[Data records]
* * * * * * * * *

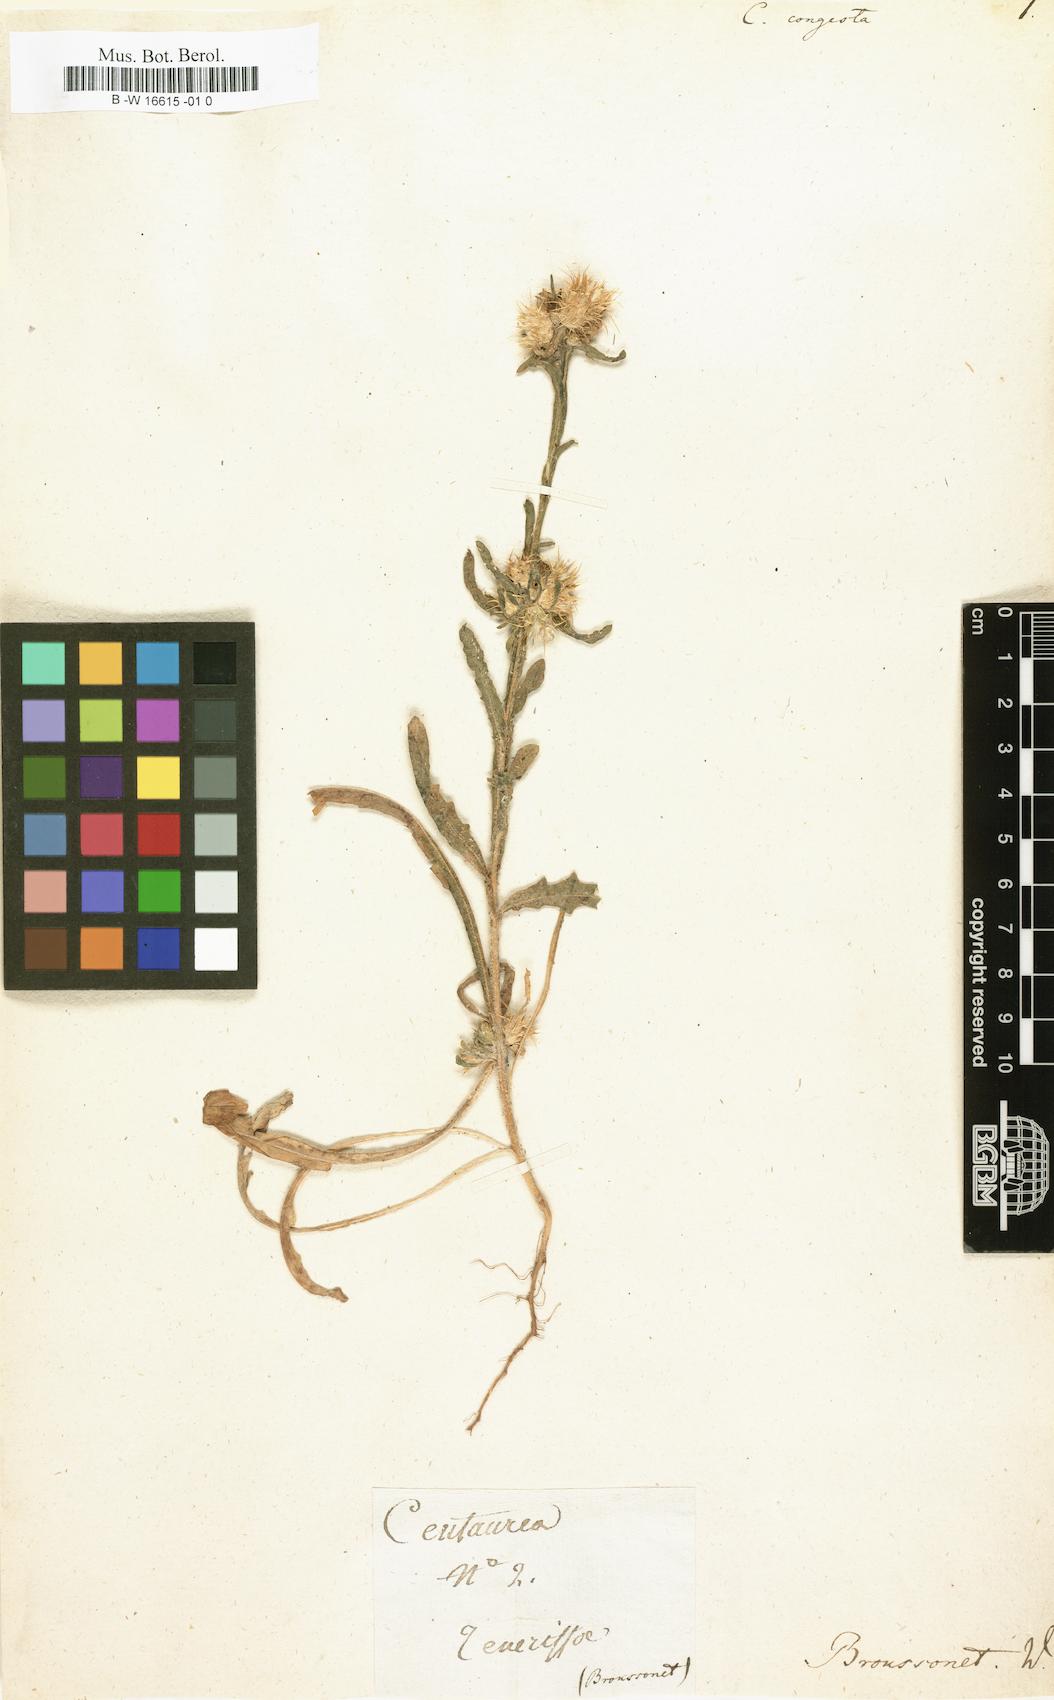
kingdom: Plantae
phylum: Tracheophyta
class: Magnoliopsida
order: Asterales
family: Asteraceae
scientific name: Asteraceae
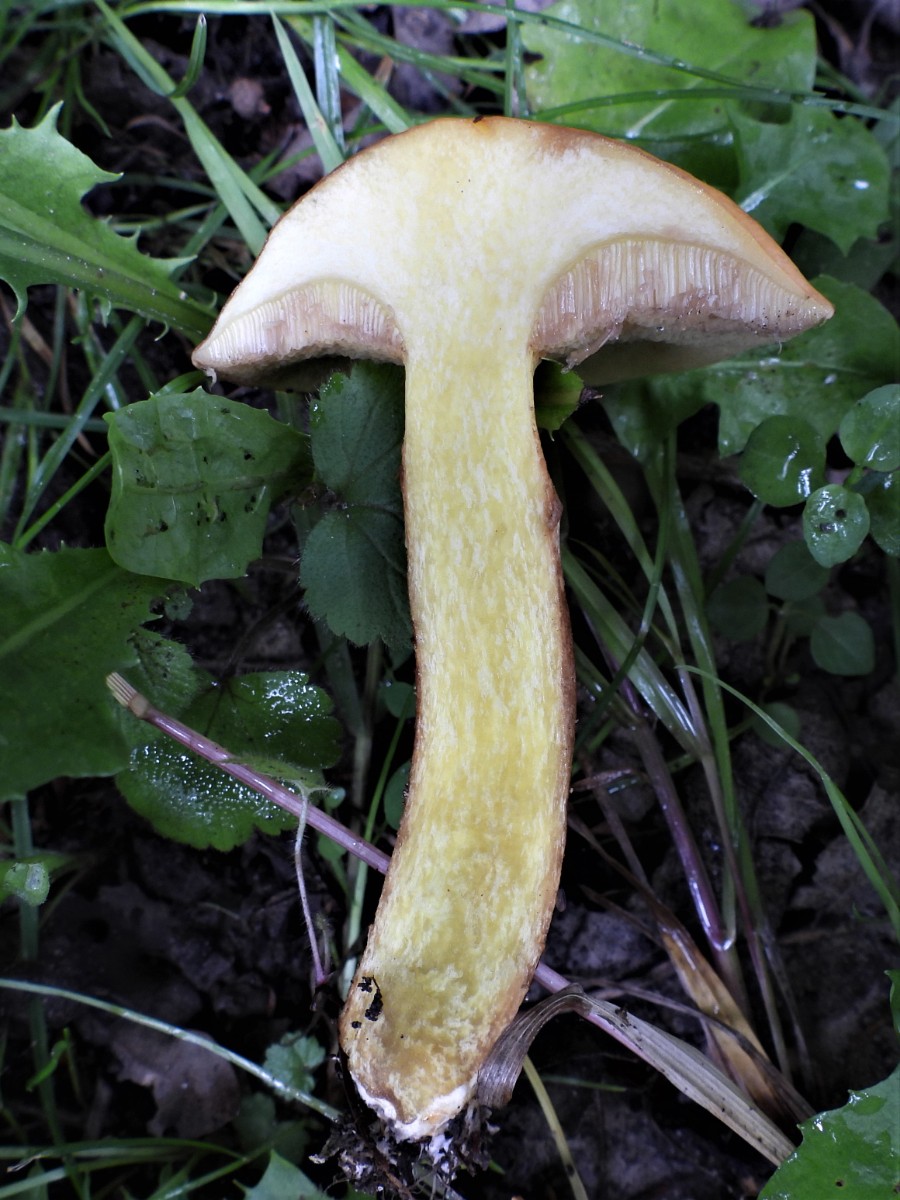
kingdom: Fungi
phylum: Basidiomycota
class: Agaricomycetes
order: Boletales
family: Suillaceae
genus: Suillus
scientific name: Suillus grevillei
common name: lærke-slimrørhat
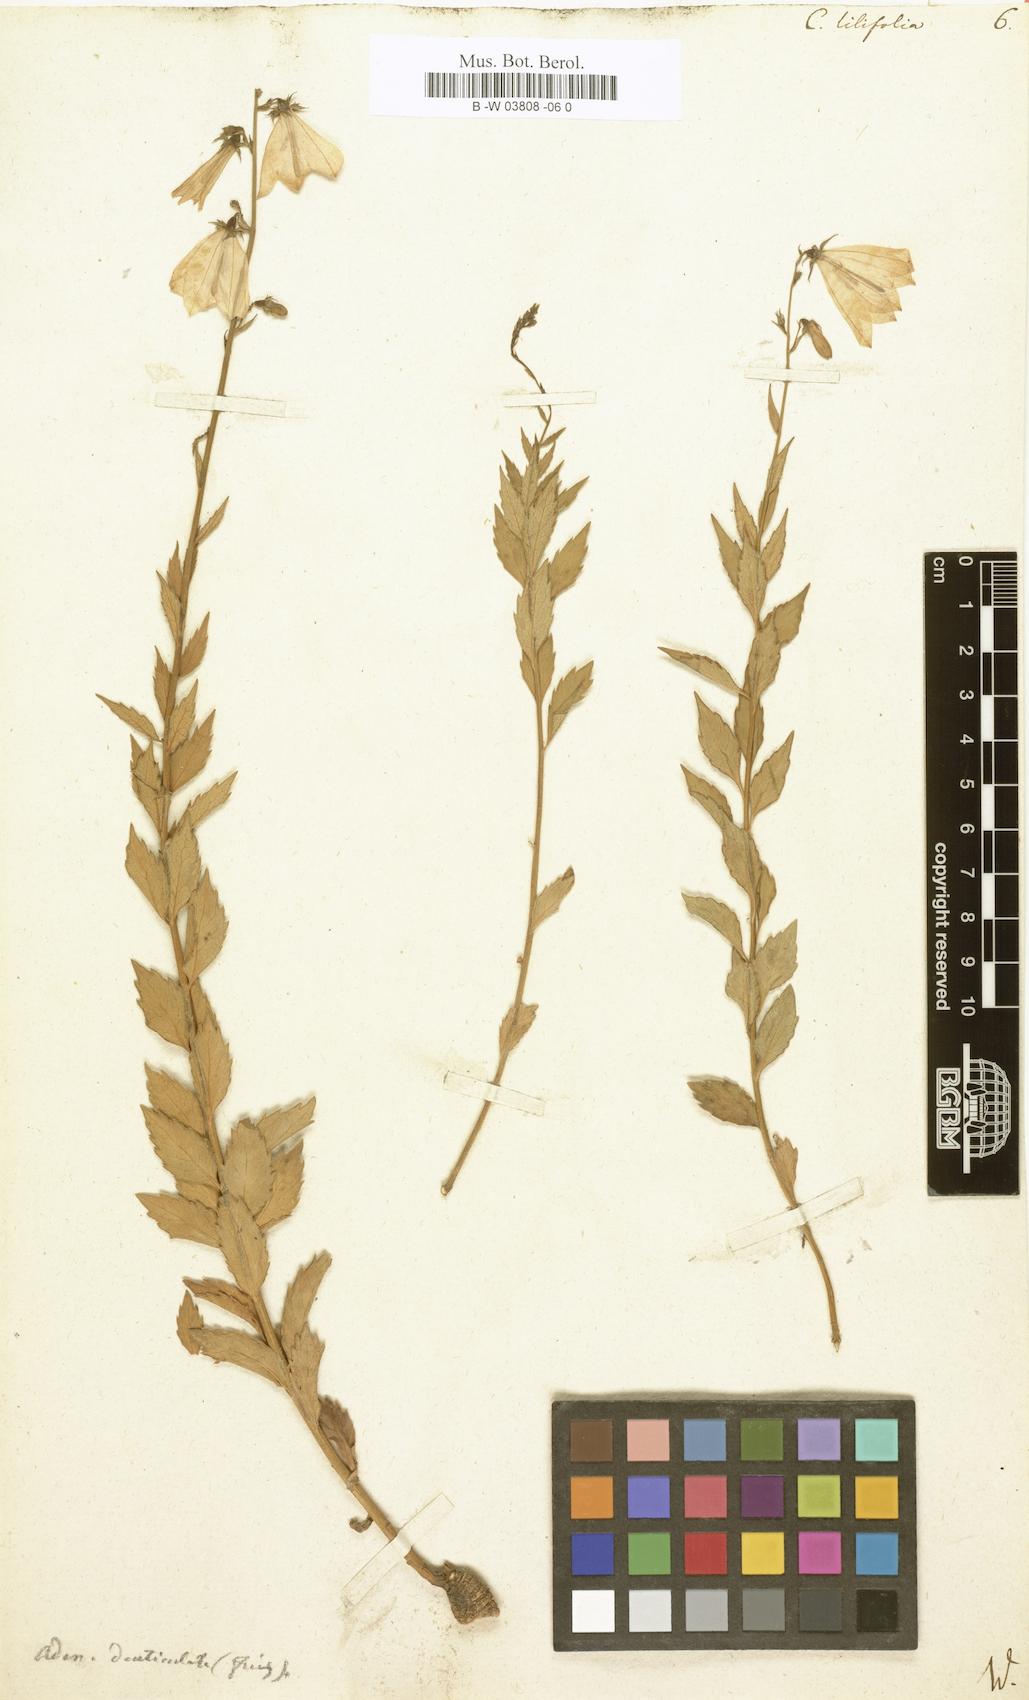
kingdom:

* * * * * * * * *

● **TASK DESCRIPTION**
Copy every line of the rows above word for word, omitting the pictures.

● **WRITTEN ANSWER**
kingdom: Plantae
phylum: Tracheophyta
class: Magnoliopsida
order: Asterales
family: Asteraceae
scientific name: Asteraceae
kingdom: Fungi
phylum: Basidiomycota
class: Agaricomycetes
order: Boletales
family: Suillaceae
genus: Suillus
scientific name: Suillus grevillei
common name: lærke-slimrørhat
kingdom:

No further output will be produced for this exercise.